Back to the United States in 1952, besides guest conducting several orchestras in the country, he was mainly dedicated to composition and teaching. Between 1952 and 1977, Burle Marx held the position of professor at the Settlement Music School, Philadelphia.

Burle Marx returned to Brazil a few more times for concerts with the Radio MEC Symphony Orchestra - in 1967 and 1975. He conducted for the last time in Rio at the Teatro Municipal and at the Sala Cecilia Meireles, including two of his own pieces.

In 1987, Eugene Rausa created the Burle Marx Music Society, in the United States, to promote his music and that of other composers of the Americas. The Society's current President is composer and conductor Thiago Tiberio, who succeeded its second president, Brian Zahn, after his death in 2012.
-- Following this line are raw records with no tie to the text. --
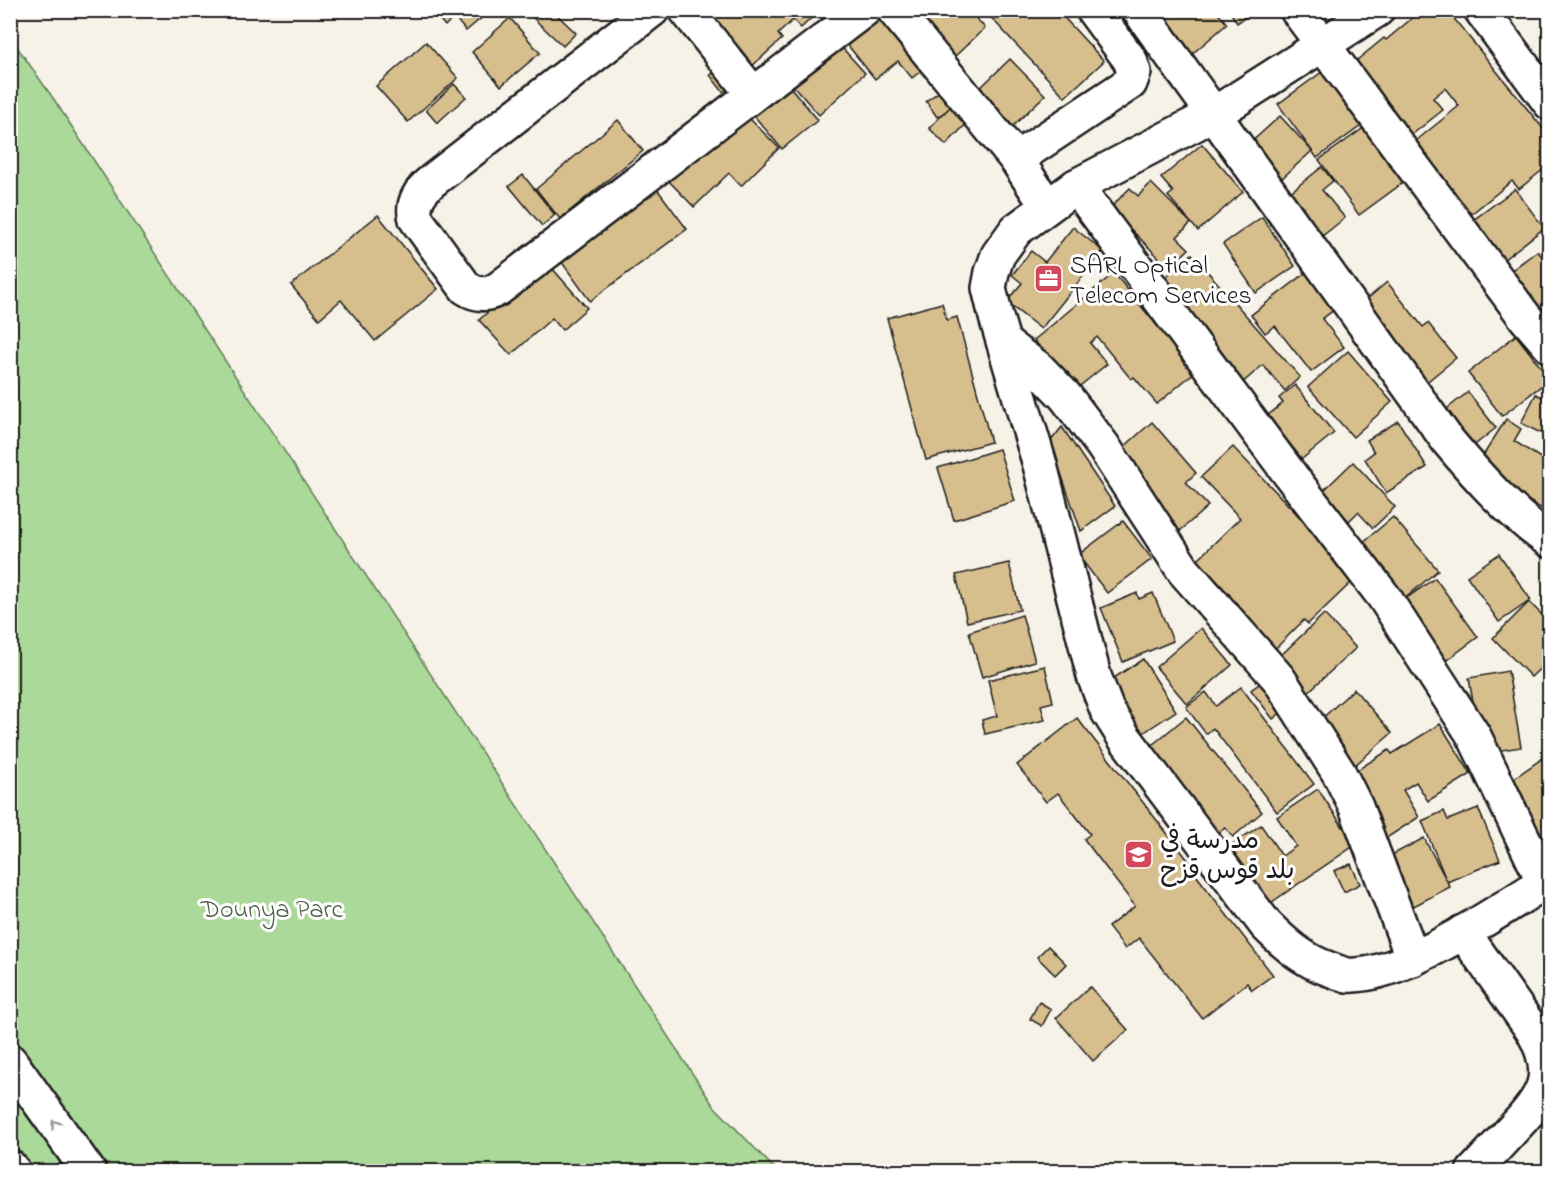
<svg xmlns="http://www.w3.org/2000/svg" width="1560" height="1182" font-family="'Indie Flower','Playpen Sans Arabic',sans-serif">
<rect width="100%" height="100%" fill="#f7f2e8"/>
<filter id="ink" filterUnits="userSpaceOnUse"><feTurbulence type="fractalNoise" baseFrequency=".0167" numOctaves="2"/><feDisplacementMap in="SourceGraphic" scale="12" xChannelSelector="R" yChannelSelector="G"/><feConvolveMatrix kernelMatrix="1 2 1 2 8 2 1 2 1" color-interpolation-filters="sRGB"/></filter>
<g filter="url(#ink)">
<path fill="#aad999" stroke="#637a5a" stroke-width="1.5" d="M10,37L53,98L713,1105L777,1171H11Z"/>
<g fill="#d7be8d" stroke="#1c1c1c" stroke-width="1.5">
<path d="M432,10H491L466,31L454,17L445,26Z"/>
<path d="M538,10H552L576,33L563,46L532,17Z"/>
<path d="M697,10H820L801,28L793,20L778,34L782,39L750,68Z"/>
<path d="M876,10L926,67L912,78L898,61L875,79L842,38Z"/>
<path d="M908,10H972L970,12L985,28L953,58Z"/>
<path d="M984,10H1057L1104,61L1065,97Z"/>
<path d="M1143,10H1216L1227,24L1185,60Z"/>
<path d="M1229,10H1257L1237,23Z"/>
<path d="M1422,10H1447L1550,137V164L1519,189L1512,181L1465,219L1407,148L1459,106L1445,88L1433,98L1443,110L1409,137L1351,65L1384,38L1386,40Z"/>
<path d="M510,18L540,53L501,86L472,52Z"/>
<path d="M835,40L865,73L819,115L790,82Z"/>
<path d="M426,42L458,78L408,122L376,86Z"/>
<path d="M1010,59L1045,95L1012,127L977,91Z"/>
<path d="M720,68L732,85L723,92L710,75Z"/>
<path d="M1326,69L1365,123L1317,158L1278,104Z"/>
<path d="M785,81L818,120L782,149L750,111Z"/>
<path d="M454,84L466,97L437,123L426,110Z"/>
<path d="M940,91L952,107L937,117L926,101Z"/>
<path d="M951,106L968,122L946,145L929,128Z"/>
<path d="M743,112L779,148L741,186L729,173L694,207L666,178Z"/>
<path d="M1280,116L1312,151L1280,180L1248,145Z"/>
<path d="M618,120L643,151L560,219L536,189Z"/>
<path d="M1365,127L1404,182L1359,215L1319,160Z"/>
<path d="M1202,144L1243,192L1198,231L1168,196L1173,192L1161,178Z"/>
<path d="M1322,167L1333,181L1322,190L1345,218L1316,241L1283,198Z"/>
<path d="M523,175L555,215L542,226L509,186Z"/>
<path d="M1151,183L1191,223L1177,237L1189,249L1169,268L1110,208L1130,188L1138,196Z"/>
<path d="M654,185L687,229L590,301L558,257Z"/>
<path d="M1515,189L1544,228L1494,267L1464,227Z"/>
<path d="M378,215L438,289L375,341L341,300L319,319L291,285Z"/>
<path d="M1262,217L1295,266L1256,293L1223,244Z"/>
<path d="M1073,227L1103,251L1041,329L1006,302L1022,283L1012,275L1031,251L1045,262Z"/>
<path d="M1537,251L1550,265V328L1507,274Z"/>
<path d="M1192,254L1300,377L1285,391L1263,365L1240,385L1155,286Z"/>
<path d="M545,260L587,308L562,330L552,318L511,355L479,320Z"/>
<path d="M1307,272L1335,309L1322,319L1344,347L1311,372L1275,326L1265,333L1251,315Z"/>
<path d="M1114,273L1195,372L1157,404L1134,377L1131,379L1097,337L1090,343L1107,364L1075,390L1034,340Z"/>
<path d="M1387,282L1423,327L1428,323L1456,358L1423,385L1359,306Z"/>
<path d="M942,303L947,320L957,317L991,442L926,460L887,318Z"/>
<path d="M1516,335L1550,379L1502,416L1468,373Z"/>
<path d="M1348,351L1392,402L1353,437L1308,387Z"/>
<path d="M1295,385L1334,433L1302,459L1267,416L1283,403L1279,398Z"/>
<path d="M1468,392L1496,428L1466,452L1438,416Z"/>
<path d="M1536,394L1550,401V438L1521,423Z"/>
<path d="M1506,419L1521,429L1514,441L1550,464V504L1545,511L1476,467Z"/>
<path d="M1398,421L1427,467L1386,493L1365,459L1374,452L1367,440Z"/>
<path d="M1152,422L1196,473L1186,482L1208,506L1180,531L1114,456Z"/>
<path d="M1062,427L1115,506L1081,531L1050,442Z"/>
<path d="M1233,447L1357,577L1308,624L1304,620L1274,650L1226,599L1230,595L1197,560L1240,518L1201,477Z"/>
<path d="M999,449L1015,501L954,520L938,468Z"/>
<path d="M1353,462L1395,507L1373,528L1358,512L1349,521L1322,492Z"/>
<path d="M1393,517L1438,570L1401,602L1356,548Z"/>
<path d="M1123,521L1152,559L1107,593L1078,555Z"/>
<path d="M1499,554L1531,600L1499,622L1467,576Z"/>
<path d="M1009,563L1020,610L967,622L956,575Z"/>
<path d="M1435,578L1478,637L1440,665L1397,605Z"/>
<path d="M1137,593L1139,599L1153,593L1173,641L1123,662L1101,608Z"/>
<path d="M1529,602L1550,623V659L1531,677L1493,638Z"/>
<path d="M1324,614L1356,648L1306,694L1275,661Z"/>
<path d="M1022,615L1035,661L982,677L969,632Z"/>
<path d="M1201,628L1232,665L1187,704L1156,667Z"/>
<path d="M1143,659L1176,711L1137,737L1103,685Z"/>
<path d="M1045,666L1053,702L1041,705L1045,720L985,734L982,720L997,716L988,680Z"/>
<path d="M1508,671L1521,747L1496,751L1494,736L1479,739L1469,678Z"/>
<path d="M1267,678L1288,707L1273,719L1251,690Z"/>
<path d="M1241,687L1314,784L1277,812L1213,728L1206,734L1186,707L1206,692L1216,706Z"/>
<path d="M1354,689L1392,733L1354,766L1317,723Z"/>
<path d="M1186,717L1262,812L1233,837L1225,827L1216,835L1146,750Z"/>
<path d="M1077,718L1195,869L1193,871L1273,975L1252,990L1247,983L1202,1018L1139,938L1125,949L1108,927L1135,906L1084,839L1090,834L1058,793L1046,802L1017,765Z"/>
<path d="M1440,724L1471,774L1428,801L1416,782L1403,790L1419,817L1385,839L1346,777L1389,750L1392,754Z"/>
<path d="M1550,753V832L1541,839L1503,786Z"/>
<path d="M1318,789L1355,845L1269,904L1230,846L1261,825L1282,856L1296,846L1277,817Z"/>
<path d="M1478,808L1500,860L1447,882L1422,821L1444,811L1448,820Z"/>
<path d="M1424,838L1450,887L1412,907L1386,858Z"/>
<path d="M1351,864L1360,884L1344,892L1334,871Z"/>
<path d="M1048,946L1066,964L1055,975L1037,957Z"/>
<path d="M1090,987L1128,1030L1093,1061L1056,1018Z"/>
<path d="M1039,1002L1051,1009L1042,1026L1030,1019Z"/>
</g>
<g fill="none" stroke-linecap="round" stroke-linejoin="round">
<defs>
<g id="minor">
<path d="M652,10L432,181C421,190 411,203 416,219L466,288C477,295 486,296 498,289L864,10"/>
<path d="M686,10L753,94"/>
<path d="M894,10L1016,159L1047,206"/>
<path d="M1139,10L1448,441C1478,477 1511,514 1550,541"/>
<path d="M1297,10L1525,317L1550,346"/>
<path d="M1377,10L1214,114L1076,186L1016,230L998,255L992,272L989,288L996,317L1040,465L1094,676L1107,710L1124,737L1266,925C1285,944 1303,960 1329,969C1335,971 1341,974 1347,975C1402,979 1502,908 1550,879"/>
<path d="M1481,10L1550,103"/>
<path d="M1016,159L1130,83L1134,72L1130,60L1093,10"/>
<path d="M1076,186L1294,480L1384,597L1474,736L1544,882"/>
<path d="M1004,343L1038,368L1065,396L1103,446L1184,571L1279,679L1339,773L1356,807L1413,959"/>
<path d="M1463,932L1533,1031C1558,1075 1544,1097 1512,1130C1499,1144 1486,1158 1473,1172"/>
</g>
<g id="highway">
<path d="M10,1061L89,1172"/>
<path d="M10,1167L14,1172"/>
</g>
</defs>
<use href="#minor" stroke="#1c1c1c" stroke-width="38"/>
<use href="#highway" stroke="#1c1c1c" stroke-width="38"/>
<use href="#minor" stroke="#fff" stroke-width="33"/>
<use href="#highway" stroke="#fff" stroke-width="33"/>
</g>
<defs><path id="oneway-chevron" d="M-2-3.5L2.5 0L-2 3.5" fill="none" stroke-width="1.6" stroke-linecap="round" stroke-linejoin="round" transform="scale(1.5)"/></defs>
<use stroke="#999" href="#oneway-chevron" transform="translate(55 1124) rotate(-126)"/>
</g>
<defs>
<symbol id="office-square" viewBox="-11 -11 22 22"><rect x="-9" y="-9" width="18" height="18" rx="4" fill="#d1495b" stroke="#fff"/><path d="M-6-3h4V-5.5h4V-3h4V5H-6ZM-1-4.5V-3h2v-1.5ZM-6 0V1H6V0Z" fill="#fff"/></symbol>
<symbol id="school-square" viewBox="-11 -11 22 22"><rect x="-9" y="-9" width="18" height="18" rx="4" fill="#d1495b" stroke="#fff"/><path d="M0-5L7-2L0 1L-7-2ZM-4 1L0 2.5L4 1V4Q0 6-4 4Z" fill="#fff"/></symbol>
</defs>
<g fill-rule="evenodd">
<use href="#office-square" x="1032" y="262" width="33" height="33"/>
<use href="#school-square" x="1122" y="838" width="33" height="33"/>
</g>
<g text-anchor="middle" stroke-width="6" stroke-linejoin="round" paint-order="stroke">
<g font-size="26" fill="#1c1c1c" stroke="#fff" text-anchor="start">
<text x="1070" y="273">SARL Optical<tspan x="1070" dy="30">Telecom Services</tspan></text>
<text x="1160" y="848">مدرسة في<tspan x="1160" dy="30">بلد قوس قزح</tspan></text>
</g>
<g font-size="26" fill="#4e5e48" stroke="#fff">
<text x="272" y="917">Dounya Parc</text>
</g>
</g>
<rect width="1560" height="1182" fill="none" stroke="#fff" stroke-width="36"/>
<rect x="18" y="18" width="1524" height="1146" fill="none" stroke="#1c1c1c" stroke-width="2" filter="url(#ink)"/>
</svg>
Walter's music is managed by Thiago Tiberio via Tiberio Music Design & Publishing LLC, who publishes, licenses, and administers his compositions and copyrights. Urtext-quality performing editions of some works, e.g. Fantasia Sobre o Thema do Hymno Nacional, are already available, with more works forthcoming—including the two string quartets, the Divertimento a tre, and the Quintet for Flute and Strings "Brazil Picturesque".